De tal manera que, en lo demográfico, será necesario proporcionar atención eficiente a mayor estructura de la población; en la social, lograr una mejora en la equidad social a través de los servicios de salud proporcionados por el Instituto; en lo epidemiológico, disponer de unidades médicas suficientes, con énfasis en la promoción de la salud y prevención de enfermedades. En lo tecnológico, desarrollar infraestructura y tecnologías de frontera y en lo cultural, promover la identidad institucional a través de la incorporación del arte en los hospitales.

Para para afrontar esos retos, detalló que “tenemos en régimen ordinario mil 812 unidades de atención de las cuales 1520 son de primer nivel, 249 de segundo y 25 unidades de tercer nivel o Unidades Médicas de Alta Especialidad, en las que atienden 80 mil médicos, 130 mil enfermeras. Somos en total, 459 mil trabajadores en el Instituto. Tenemos 34 mil 72 camas censables, 42.2 millones de población derechohabiente. Tenemos 0.69 camas por mil derechohabientes.
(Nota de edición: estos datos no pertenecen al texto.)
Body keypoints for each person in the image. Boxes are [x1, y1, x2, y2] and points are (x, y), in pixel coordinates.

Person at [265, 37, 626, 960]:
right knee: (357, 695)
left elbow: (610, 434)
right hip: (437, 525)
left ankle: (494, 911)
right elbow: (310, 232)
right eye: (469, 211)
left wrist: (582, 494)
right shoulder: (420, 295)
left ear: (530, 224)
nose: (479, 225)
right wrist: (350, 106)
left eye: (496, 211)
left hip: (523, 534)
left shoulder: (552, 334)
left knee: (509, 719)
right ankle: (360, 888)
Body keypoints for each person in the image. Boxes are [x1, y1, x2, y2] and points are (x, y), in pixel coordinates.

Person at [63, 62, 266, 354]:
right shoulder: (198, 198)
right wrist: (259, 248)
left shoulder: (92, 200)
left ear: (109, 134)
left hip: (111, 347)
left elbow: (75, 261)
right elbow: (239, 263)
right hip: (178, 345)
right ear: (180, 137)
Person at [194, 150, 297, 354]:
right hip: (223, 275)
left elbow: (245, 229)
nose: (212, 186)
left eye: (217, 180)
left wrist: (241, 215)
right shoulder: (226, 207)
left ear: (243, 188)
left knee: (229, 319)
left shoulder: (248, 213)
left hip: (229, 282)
Tenemos 0.15 consultorios de medicina familiar por mil derecho habientes, esto es lo que tenemos.

“¿Cómo enfrentamos estos problemas? De 1980 hasta 2003 teníamos capacidad para atender a los derechohabientes y después se desbordó. Y vemos que en los hospitales estamos atendiendo donde podemos. ¿Qué origino esta carencia? Ahí es donde hablamos del pasado: la inversión que debía haber recibido el instituto entre 2004 a 2018 fue muy errática y eso lo tenemos que cambiar para superar las condiciones del Instituto y tenemos que acercarnos a una continuidad para superar la tendencia”.
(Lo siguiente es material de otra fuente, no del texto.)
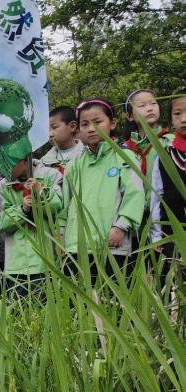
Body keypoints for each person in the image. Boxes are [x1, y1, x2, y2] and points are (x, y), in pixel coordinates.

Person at [60, 97, 145, 276]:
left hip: (113, 243)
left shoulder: (124, 156)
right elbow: (65, 203)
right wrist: (61, 234)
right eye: (85, 124)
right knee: (78, 301)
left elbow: (135, 194)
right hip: (77, 246)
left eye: (97, 122)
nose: (91, 129)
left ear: (112, 123)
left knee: (115, 300)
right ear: (78, 129)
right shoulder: (74, 164)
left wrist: (122, 226)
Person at [0, 157, 63, 296]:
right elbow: (1, 222)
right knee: (19, 313)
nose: (4, 169)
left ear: (25, 160)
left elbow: (58, 207)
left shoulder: (50, 175)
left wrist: (41, 193)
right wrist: (22, 209)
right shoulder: (2, 185)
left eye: (8, 164)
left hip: (46, 260)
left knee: (47, 311)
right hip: (16, 264)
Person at [149, 94, 185, 274]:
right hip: (172, 235)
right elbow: (157, 196)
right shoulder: (164, 156)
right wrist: (156, 235)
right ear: (171, 120)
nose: (183, 119)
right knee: (174, 289)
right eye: (177, 114)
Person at [121, 89, 171, 177]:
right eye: (142, 105)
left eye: (153, 103)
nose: (150, 109)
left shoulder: (170, 142)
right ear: (130, 116)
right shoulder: (125, 149)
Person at [41, 106, 85, 175]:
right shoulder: (43, 162)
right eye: (47, 129)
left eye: (54, 127)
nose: (50, 134)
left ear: (72, 126)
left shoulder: (87, 155)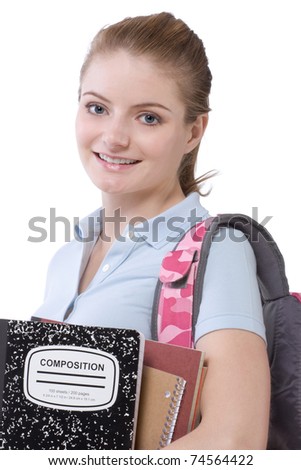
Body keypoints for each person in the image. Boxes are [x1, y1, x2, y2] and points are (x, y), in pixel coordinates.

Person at [33, 12, 270, 449]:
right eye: (97, 107)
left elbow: (235, 440)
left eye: (148, 118)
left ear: (193, 131)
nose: (114, 136)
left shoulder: (215, 251)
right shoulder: (69, 253)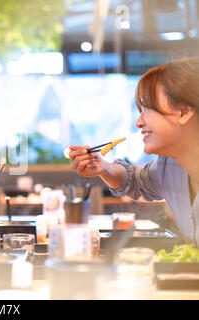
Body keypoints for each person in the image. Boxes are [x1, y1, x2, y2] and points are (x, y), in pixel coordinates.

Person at [69, 57, 199, 245]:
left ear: (184, 111)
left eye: (148, 108)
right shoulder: (168, 166)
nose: (138, 122)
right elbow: (136, 181)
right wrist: (102, 166)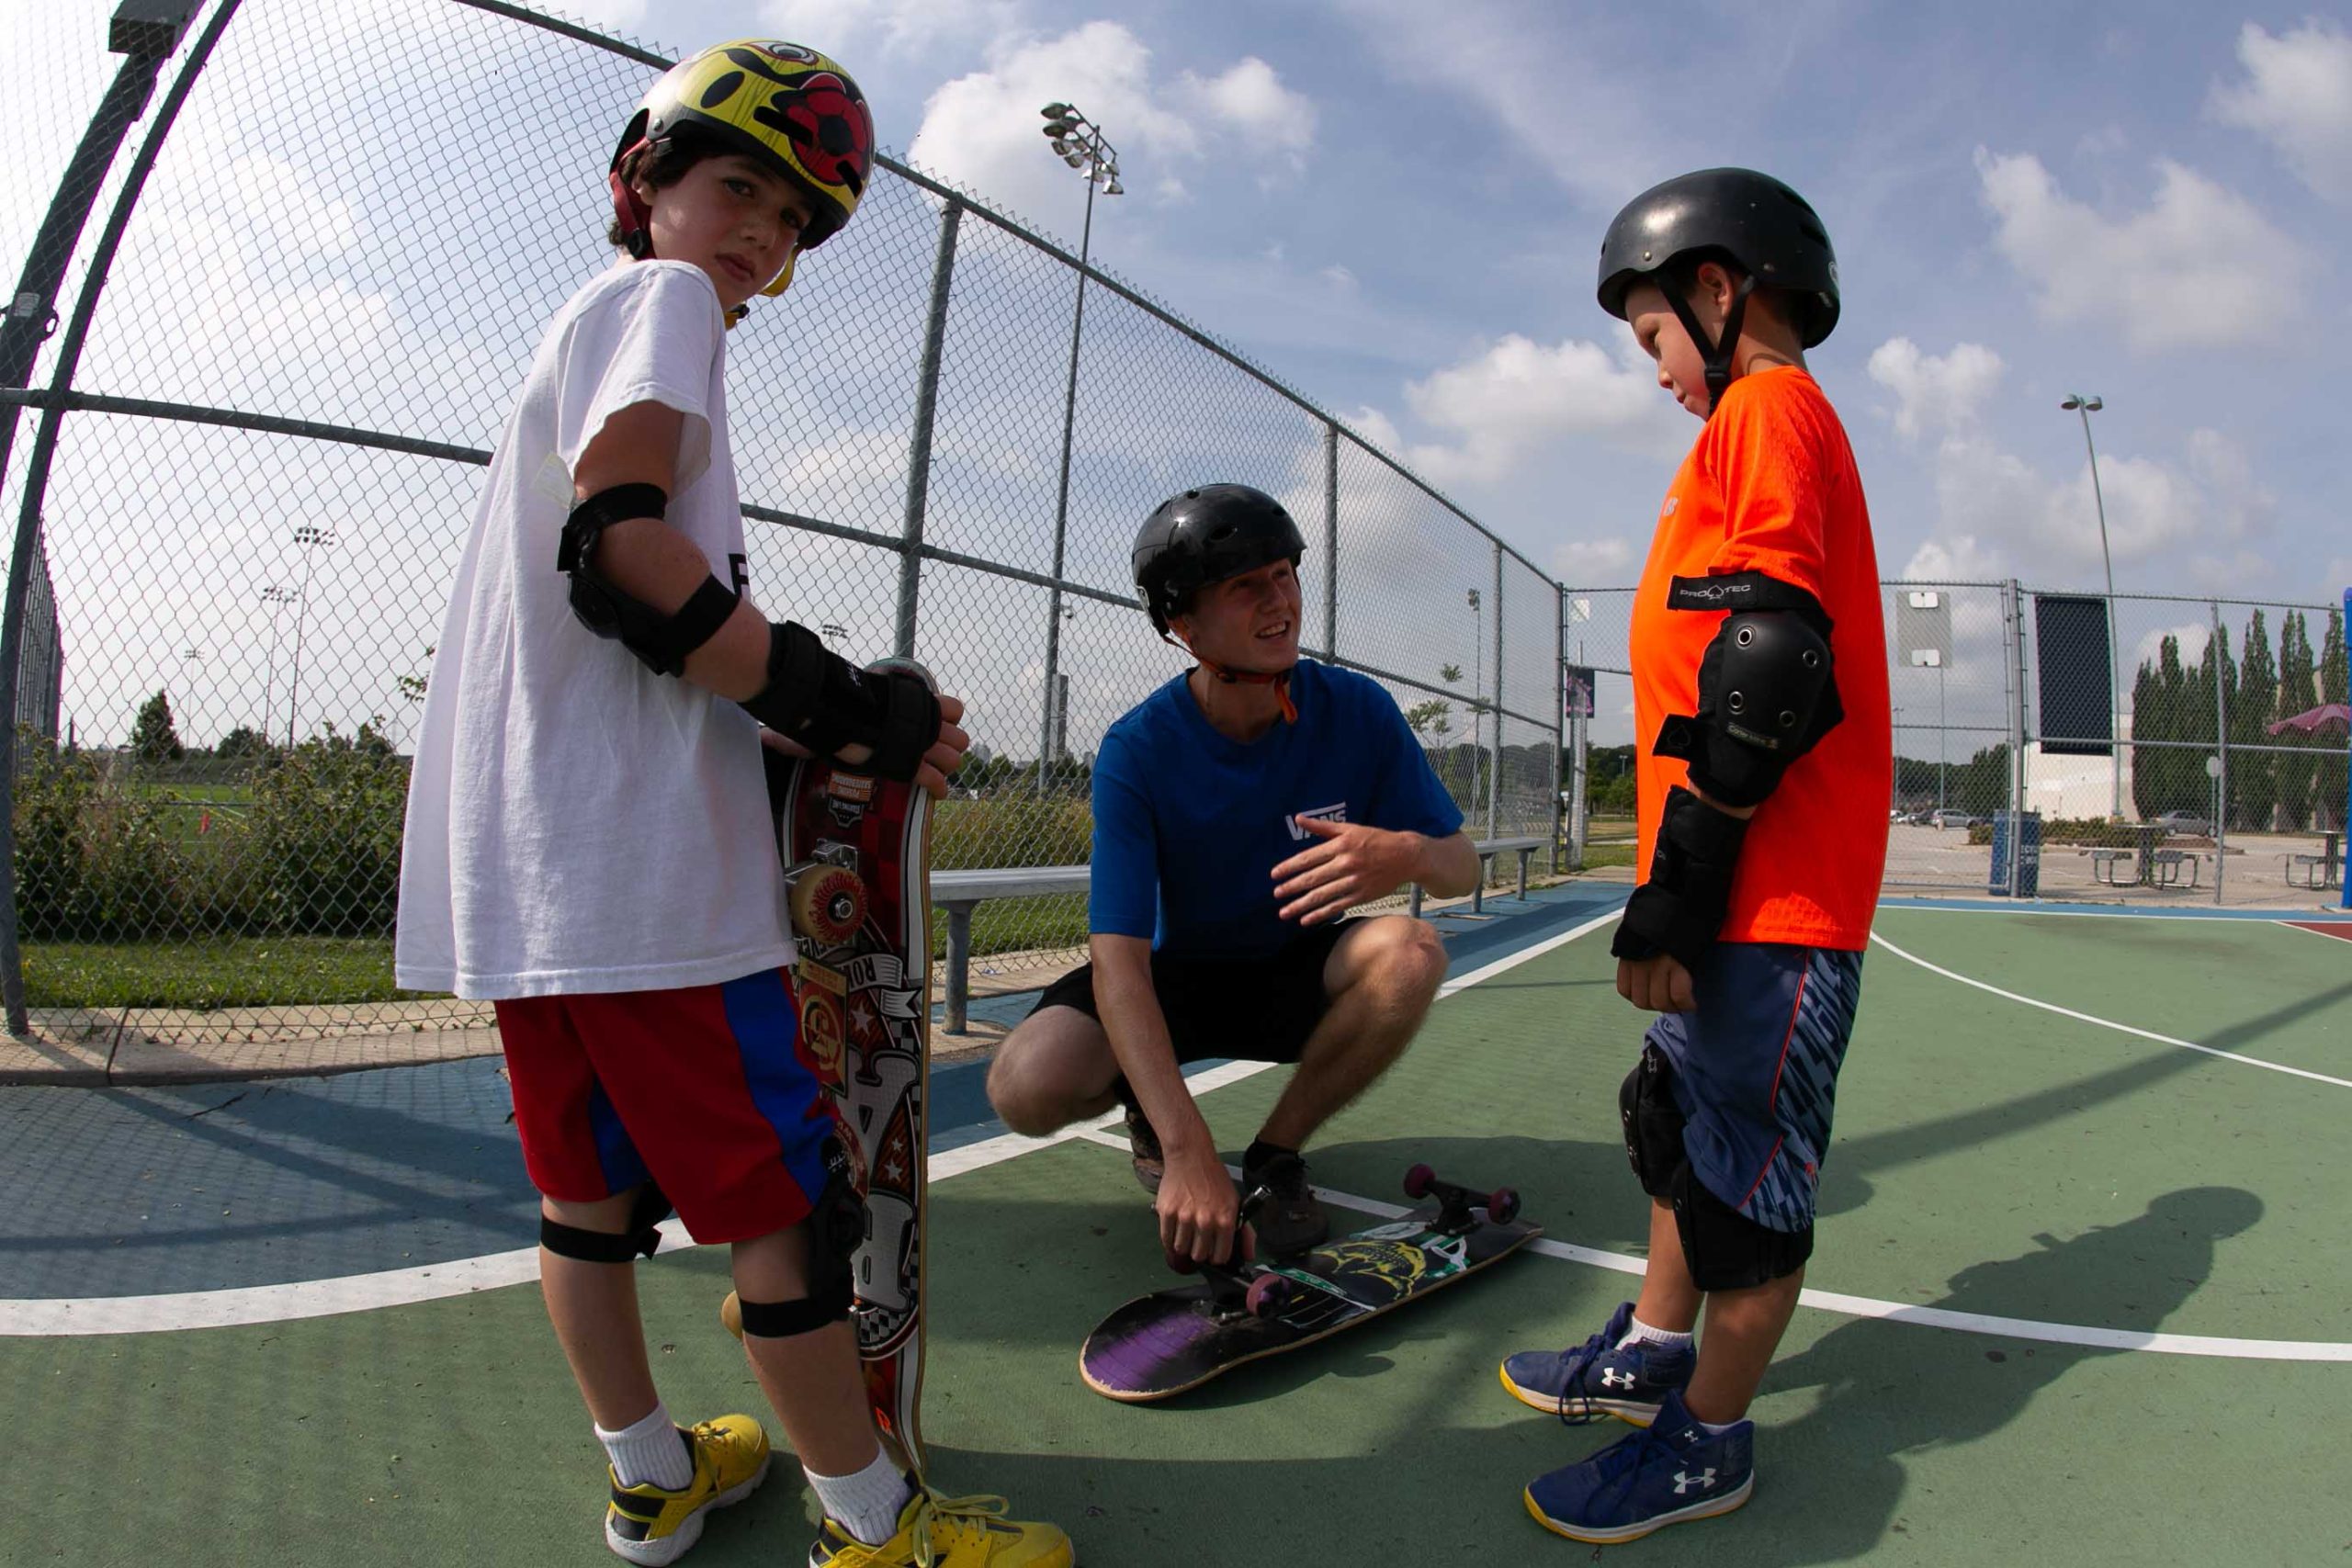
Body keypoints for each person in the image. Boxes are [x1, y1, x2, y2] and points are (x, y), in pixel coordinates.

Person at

Comparó que actualmente se tienen 1.4 camas por cada mil habitantes mientras que Japón tiene 13 camas por cada mil.  “Tenemos que superarlo y pasar de 0.69 camas a llevarlo a 1, que equivale a 20 mil 105 camas en 2024” Y continuó: “¿Cómo vamos a lograrlo?: atendiendo las necesidades inmediatas de reposición de unidades médicas mediante una política de inversión en materia de equipamiento, infraestructura y recursos humanos que considere nuevos esquemas de desarrollo y de financiamiento, así como su gestión y seguimiento.

En ese orden de ideas, aseguró que se realizarán entre otras acciones: establecimiento de un comité de política de inversión, considerar proyecto ejecutivo, aplicar anticipo al tener 10 por ciento de avance en obra, actualización de la norma constructiva, plan de infraestructura sexenal, reorganización del área de infraestructura, y supervisión externa y acompañamiento en las gerencias de proyectos de obra y construcción.
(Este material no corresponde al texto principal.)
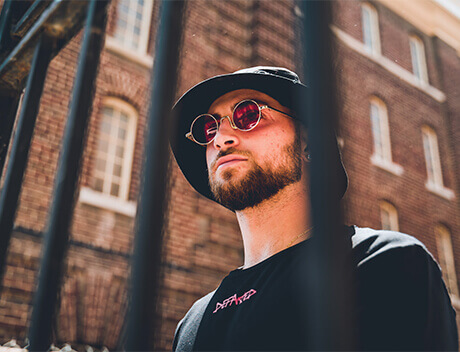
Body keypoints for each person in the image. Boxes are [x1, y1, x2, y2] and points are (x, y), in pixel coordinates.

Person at [170, 66, 458, 351]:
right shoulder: (193, 325)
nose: (220, 138)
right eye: (209, 127)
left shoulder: (380, 263)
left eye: (247, 115)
También manifestó que se impulsarán modelos de gestión de vanguardia en los que se incluyen el pleno aprovechamiento de la oferta hospitalaria a través de esquemas innovadores como son hospitales de tiempo completo, telemedicina, médico en el celular, y convertir camas no censables en camas censables para asegurar el funcionamiento necesario de las unidades hospitalarias.

“De acuerdo a la realidad, lo que se hará será reducir a un año el tiempo de elaboración de proyectos y de dos a cinco años de construcción de la obra. Estamos pensando entregar 116 hospitales y 132 unidades médicas familiares. Vamos a transitar a modelos de medicina a través de telefonía celular, la telemedicina, para que los médicos puedan acercarse la información y para que puedan levantar la vista para sus pacientes”, concluyó el maestro José Antonio Olivares Godínez.